Science 338, 264–266 (2012)

Credit: CDC/JANICE HANEY CARR

Bacteria use quorum sensing to time the expression of certain genes, such as extracellular proteases, with population density. Within Pseudomonas aeruginosa, which uses the LasR transcriptional activator to sense the acylhomoserine lactone C12-HSL, some cells develop mutations in LasR that exempt them from responding to community signals. These 'cheaters' thus exploit the products of the community without investing effort to generate those 'public goods' and so must be kept at low enough levels such that the community can continue to flourish. Dandekar et al. speculated that the 'private goods', or intracellular pathways activated by LasR, might explain how cheaters are kept under control. For example, LasR positively regulates nucleoside hydrolase, a key degradative enzyme in adenosine catabolism. The authors observed that the proportion of cheaters in groups grown with combinations of casein and adenosine as carbon sources were lower at higher concentrations of adenosine.

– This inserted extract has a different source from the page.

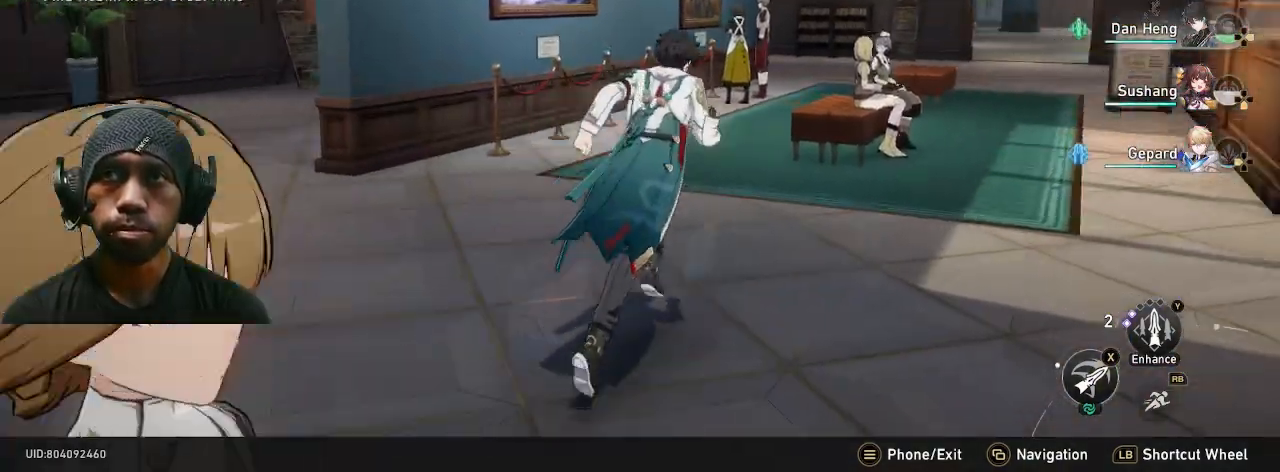
{"dt_ms": 500, "buttons": ["R2"], "left_stick": "center", "right_stick": "center", "button_events": []}
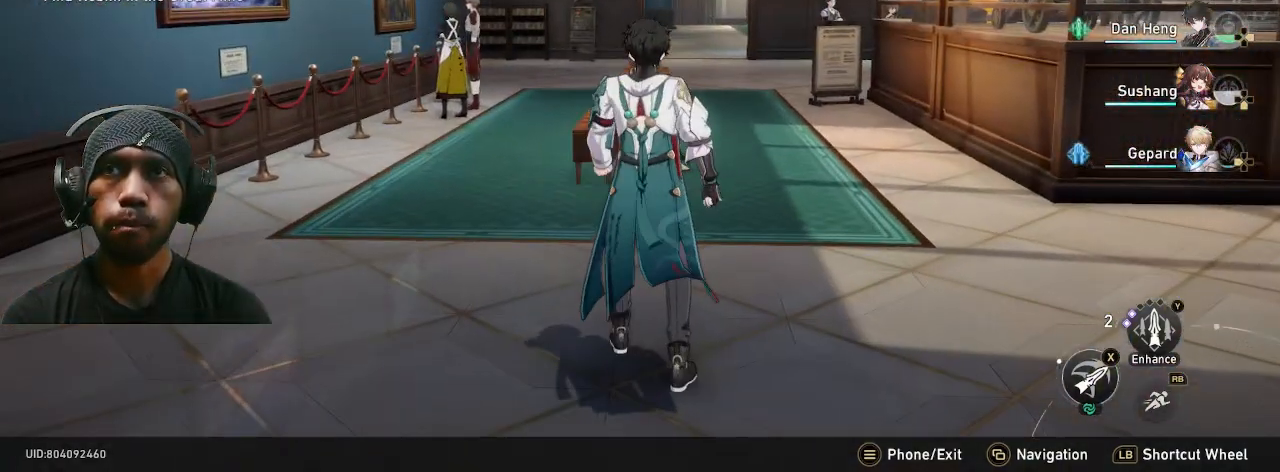
{"dt_ms": 500, "buttons": ["R2"], "left_stick": "center", "right_stick": "center", "button_events": []}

This effect was not observed when adenosine was replaced with glucose, the catabolism of which is not regulated by LasR. Adenosine-dependent cheater suppression was observed across five of six other P. aeruginosa isolates, suggesting that quorum-sensing metabolic cheater restraint is a common mechanism. Though it is unclear whether the coregulation of public and private goods arose specifically as a mechanism to limit cheating, these results have immediate implications for the further development of antimicrobials and quorum sensing–based synthetic circuits.